For many years I scoured the Help Wanted pages of the newspaper on a daily basis, hoping to find work I’d be able to do. I wanted to be a responsible member of society. But the two or three times I had part time office jobs, I couldn’t keep them for longer than two months. The tasks were simple enough, yet they overwhelmed me. The stress was too great. I ended up in tears.

But I did find something extremely fulfilling—something I ended up dedicating the rest of my life to. I could see that I didn’t need to be rich or famous to have a meaningful life.

In the mid 1990’s Dr. John Varsamis, M.D. alerted me to a great need. He wrote, “Mental illness is so common that if even a small proportion of the patients made a special effort to learn as much as they could about their illness, and if they proceeded to educate their families and friends, there would not be too many uninformed people left and the stigma associated with mental illness would be virtually eradicated.”*

The stigma angered me. Through no fault of their own, individuals were living with shame simply because they had an illness. They were made to feel inferior to “normal” people. Unworthy. Confidence and self-esteem suffered. I was determined to find ways to help.

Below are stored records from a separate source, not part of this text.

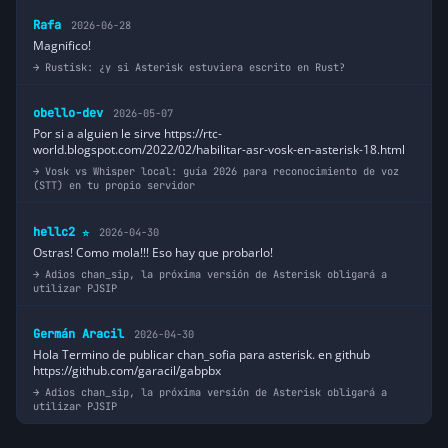
Rafa
2026-06-28
Magnifico!
Rustisk: ¿y si Asterisk estuviera escrito en Rust?
obello-dev
2026-05-07
Por si a alguien le sirve https://rtc-
world.blogspot.com/2022/02/habilitar-asr-vosk-en-asterisk-18.html
Vosk vs Whisper local: guía 2026 para reconocimiento de voz
(STT) en tu propio servidor
hellc2
2026-04-30
⭐
Ostras! Como mola!!! Eso hay que probarlo!
Adios chan_sip, la próxima versión de Asterisk obligará a
utilizar PJSIP
Germán Aracil
2026-04-30
Hola Termino de publicar chan_sofia para asterisk. en github
https://github.com/garacil/gabpbx
Adios chan_sip, la próxima versión de Asterisk obligará a
utilizar PJSIP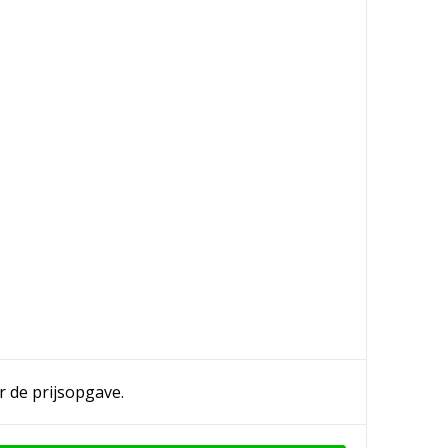
r de prijsopgave.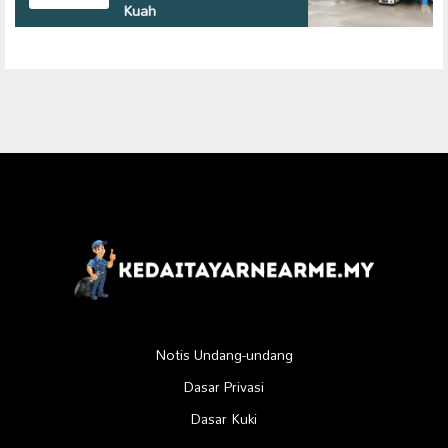
Kuah
Notis Undang-undang
Dasar Privasi
Dasar Kuki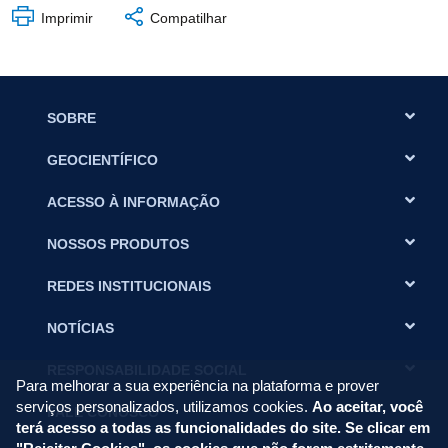
Imprimir
Compatilhar
SOBRE
GEOCIENTÍFICO
ACESSO À INFORMAÇÃO
NOSSOS PRODUTOS
REDES INSTITUCIONAIS
NOTÍCIAS
RESPONSABILIDADE SOCIAL
Para melhorar a sua experiência na plataforma e prover
serviços personalizados, utilizamos cookies.
Ao aceitar, você
FALE CONOSCO
terá acesso a todas as funcionalidades do site. Se clicar em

Dr. Varsamis’s words inspired me. If it were possible to make a difference, I wanted get onboard and help make that happen. Little did I realize how much the rest of my life would be consumed by this work. From then on I worked tirelessly, glad to have found something so meaningful to do.

Until recently I didn’t think I was affected too much by stigma. I never internalized it. Never felt a need to be ashamed. And so, when I decided I wanted to help reduce stigma, it wasn’t hard to be honest about my illness. The benefit of being honest was the freedom it brought. I had nothing to hide. My life became an open book. Not everyone would be keen about doing that, however this was how I could best serve God.

In church I heard the following words from the pulpit: “…You may have had a painful life with experiences you wish you could forget. But if you give your life to God, no matter how bad—if you surrender your pains to him—God can make good come out of bad.”